So if any of your guests tries to channel their inner Keith Moon, you’ll end up with more than a sore head.
Solution: For starters, don’t trash your own house. Also, be extra careful about who you let into your home.
4. Letting the place fall apart
If you fail to fix your leaky roof or your home is damaged from water overflowing from a blocked gutter, your insurer may refuse your claim.
Making regular checks on your roof, guttering and wires takes no time at all and could save you in the long run.
Solution: Keep your house in a good state of repair, especially during the winter when it’s most vulnerable.
5. Adding value to your home
If you’re adding a shiny new extension or a loft conversion it’s worth giving your insurer a ring as your house’s rebuild costs are likely to increase.
Your buildings insurance policy needs to how much it could cost to rebuild your home from scratch, otherwise you could wind up underinsured and have to cover any shortfall.

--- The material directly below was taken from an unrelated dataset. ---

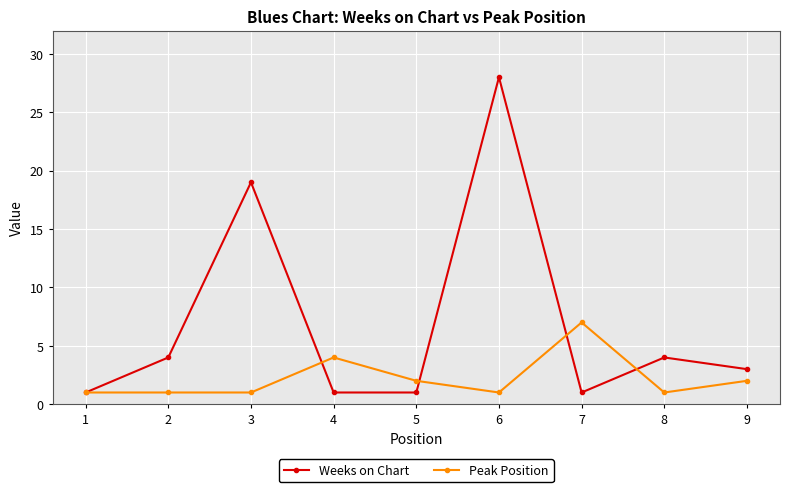

What is the value of the Peak Position point at the 6th from the left?

1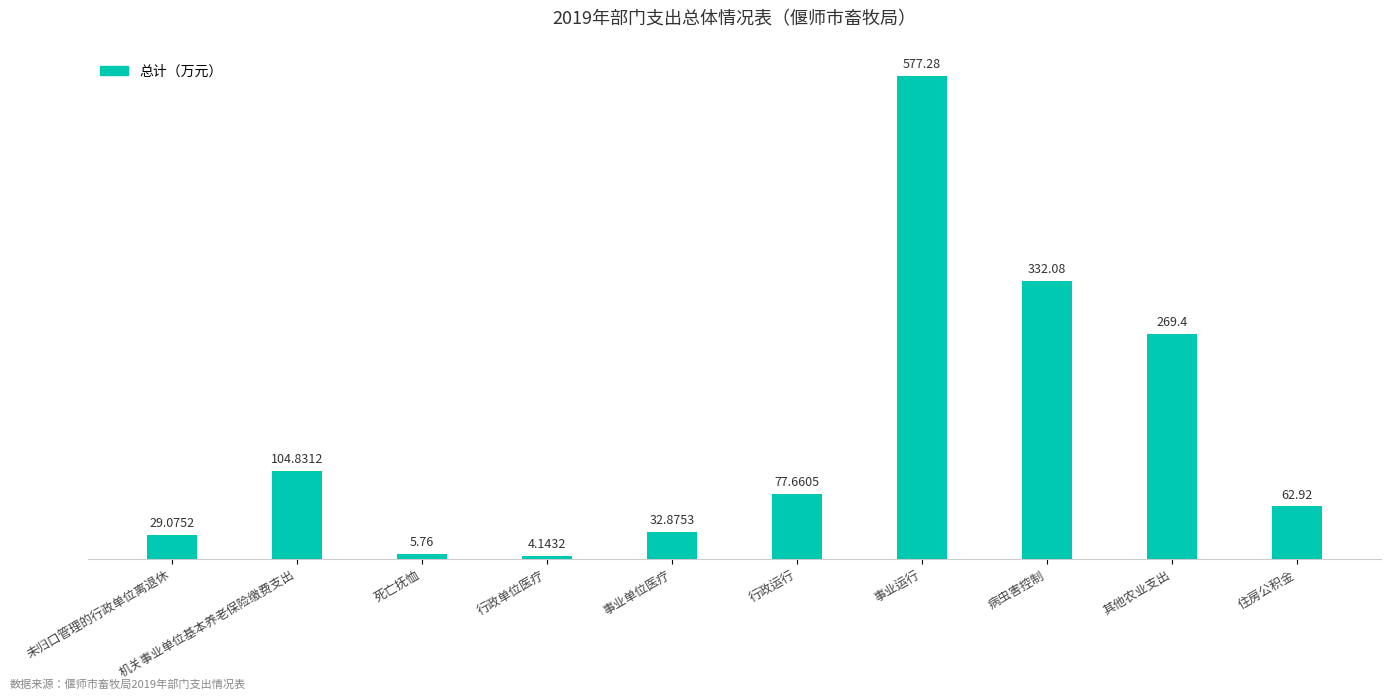

The chart shows a value of 269.4 at 其他农业支出. True or false?

True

Also, if you get builders in to do the work for you, make sure that they have public liability cover in case they damage anything belonging to you or your neighbours.
Solution: Check with your insurer to make sure everything is covered before starting your new project.
6. Rats and mice
Some home policies won’t cover you for damage cause by vermin.
These fellas could chew through wires and cause a fire. So if you spot any signs of rats or mice, it’s best to take action early.
The definition of what species count as vermin change between insurers, so check which pests are covered with your policy.
Solution: Most local councils have a pest control department. Give them a call and see what they can do.
7. Not telling your insurer that you’re an Airbnb host
Welcoming Airbnb guests without checking with your insurer first could come with an unwelcome cost.
If your walls or plumbing are damaged by your Airbnb guest, and you fail to tell your insurer, your claim may be rejected.
Airbnb offers limited cover for hosts as part of its Host Guarantee, but this shouldn’t be thought of as a replacement for insurance.
This all falls under what insurance companies call “non-disclosure”.
If you fail to keep them informed about changes to your house, eg having Airbnb guests, they may decide that your policy is invalid.
Solution: Speak to your insurer to check the implications this will have on your policy before renting.
You should also check if you have a public liability cover in case anyone injures themselves when staying at your home.